ボーディングスクールは時代のニーズに合わせて、全人教育(Whole Person)という理念はそのままに、教育の内容や施設、管理などのシステムは変化を遂げてきました。
創立当時の卒業生が今の母校を見たら、その近代的な施設と留学生の多さに仰天することでしょう。現代のボーディングスクールのキーワードは多様性です。
昨日、ニュージーランドへ留学した系のアートを得意とする生徒の作品を学校が買ったということを取り上げましたが、アメリカのボーディングスクールでもビジュアルアートの作品展示は頻繁に行われます。ボーディングスクールは、アート全般に特に力を入れている学校はアメリカ全土で数校はありますが、美術や音楽だけに特化した学校はありません。また、ハイスクール普通科のボーディングスクールであっても、ギャラリーや演奏や観劇のできる劇場(シアター)などの施設は、標準装備となっています。

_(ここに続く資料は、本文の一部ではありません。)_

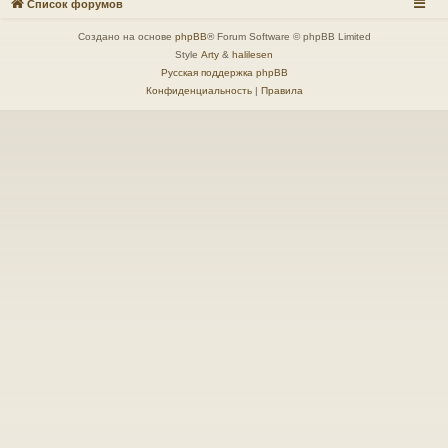
Список форумов
Создано на основе
phpBB
® Forum Software © phpBB Limited
Style
Arty
&
halilesen
Русская поддержка phpBB
Конфиденциальность
|
Правила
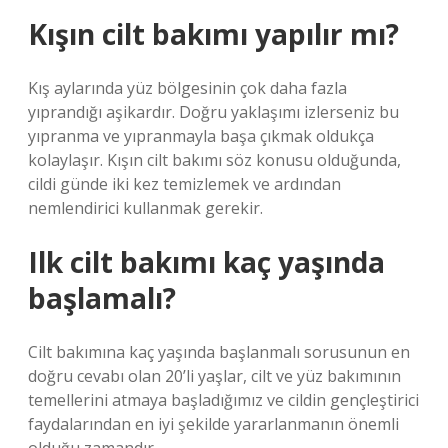
Kışın cilt bakımı yapılır mı?
Kış aylarında yüz bölgesinin çok daha fazla
yıprandığı aşikardır. Doğru yaklaşımı izlerseniz bu
yıpranma ve yıpranmayla başa çıkmak oldukça
kolaylaşır. Kışın cilt bakımı söz konusu olduğunda,
cildi günde iki kez temizlemek ve ardından
nemlendirici kullanmak gerekir.
Ilk cilt bakımı kaç yaşında
başlamalı?
Cilt bakımına kaç yaşında başlanmalı sorusunun en
doğru cevabı olan 20’li yaşlar, cilt ve yüz bakımının
temellerini atmaya başladığımız ve cildin gençleştirici
faydalarından en iyi şekilde yararlanmanın önemli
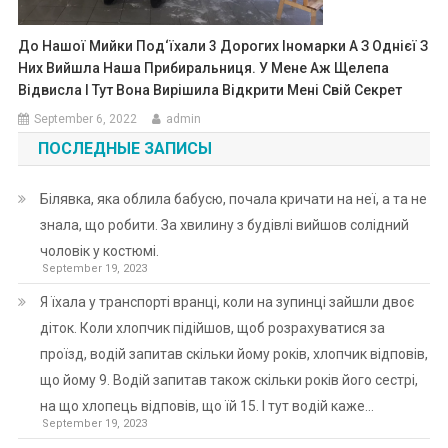
До Нашої Мийки Под‘їхали 3 Дорогих Іномарки А З Однієї З
Них Вийшла Наша Прибиральниця. У Мене Аж Щелепа
Відвисла І Тут Вона Вирішила Відкрити Мені Свій Секрет
September 6, 2022
admin
ПОСЛЕДНЫЕ ЗАПИСЫ
Білявка, яка облила бабусю, почала кричати на неї, а та не
знала, що робити. За хвилину з будівлі вийшов солідний
чоловік у костюмі.
September 19, 2023
Я їхала у транспорті вранці, коли на зупинці зайшли двоє
діток. Коли хлопчик підійшов, щоб розрахуватися за
проїзд, водій запитав скільки йому років, хлопчик відповів,
що йому 9. Водій запитав також скільки років його сестрі,
на що хлопець відповів, що їй 15. І тут водій каже…
September 19, 2023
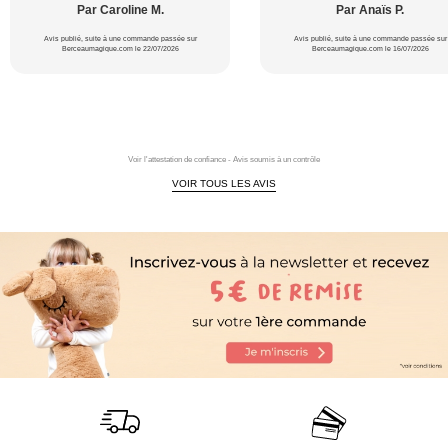
Par Caroline M.
Par Anaïs P.
Avis publié, suite à une commande passée sur
Avis publié, suite à une commande passée sur
Berceaumagique.com le 22/07/2026
Berceaumagique.com le 16/07/2026
Voir l'attestation de confiance - Avis soumis à un contrôle
VOIR TOUS LES AVIS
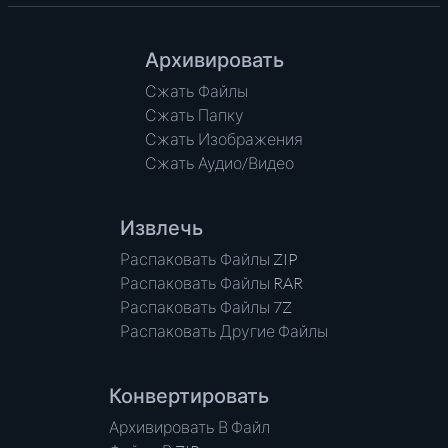
Архивировать
Сжать Файлы
Сжать Папку
Сжать Изображения
Сжать Аудио/Видео
Извлечь
Распаковать Файлы ZIP
Распаковать Файлы RAR
Распаковать Файлы 7Z
Распаковать Другие Файлы
Конвертировать
Архивировать В Файл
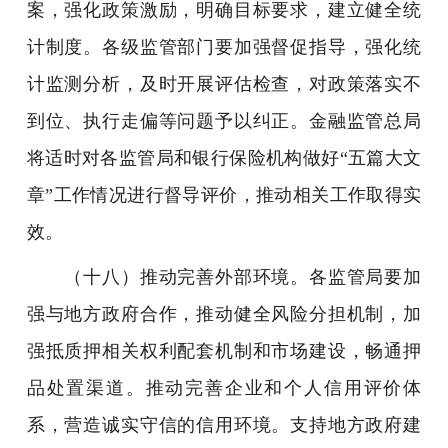
案，强化政策激励，明确目标要求，建立健全统
计制度。各级监管部门要加强督促指导，强化统
计监测分析，及时开展评估检查，对政策落实不
到位、执行走偏等问题予以纠正。金融监管总局
将适时对各监管局和银行保险机构做好“五篇大文
章”工作情况进行督导评价，推动相关工作取得实
效。
（十八）推动完善外部环境。各监管局要加
强与地方政府合作，推动健全风险分担机制，加
强抵质押相关权利配套机制和市场建设，畅通押
品处置渠道。推动完善企业和个人信用评价体
系，营造诚实守信的信用环境。支持地方政府建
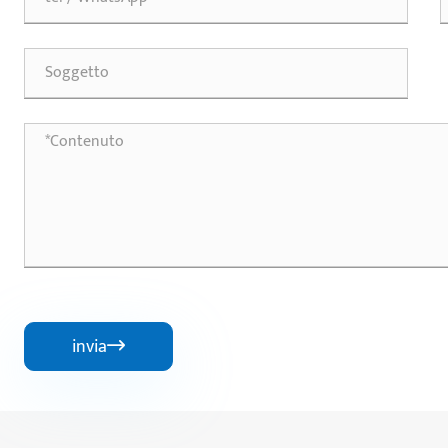
invia

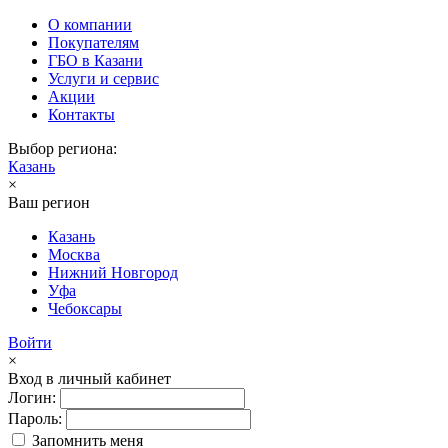
О компании
Покупателям
ГБО в Казани
Услуги и сервис
Акции
Контакты
Выбор региона:
Казань
×
Ваш регион
Казань
Москва
Нижний Новгород
Уфа
Чебоксары
Войти
×
Вход в личный кабинет
Логин:
Пароль:
Запомнить меня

美術に関していえば、「あなたの作品がぜひ欲しい」というギャラリー鑑賞者がいれば、「では、買ってください」というように自然に流れていくでしょう。実際に、マサチューセッツ州にあるCushing Academyのアートビルディングの入口には、ジュエリー作品が値段付きで展示されています。担当者に作者を尋ねたところ、生徒ではなく先生の作品でした。その道のプロがボーディングスクールにはたくさんいます。
楽器演奏、オプションでの個別指導や美術作品の展示、スポーツにおいては、アメリカの国技であるバスケットボールやアメリカンフットボールの分野に多くのプロスポーツ選手を輩出するなど、学業だけでは決してない学校実績は、生徒の多様性を尊重するボーディングスクールの方針がもたらした成果ではないかと思います。
多様性を尊重し、生徒たちの複数の分野に対する興味を伸ばすという学校の姿勢は、一見、自由奔放に思えますが、現実は自由奔放の責任を生徒が担わなければなりません。
ボーディングスクールの敷地には、フェンス、塀、といった外界と学校を遮断するものはありません。日本の23倍の広さを持つアメリカだから当たり前ではありません。学校内に閉じ込めるというのではなく、生徒の意思で行動するという信頼関係がなければそもそもボーディングスクールは成り立ちません。
そのような環境であるがゆえに、多様性がその力をボーディングスクールにおいては発揮できるのではないかと思います。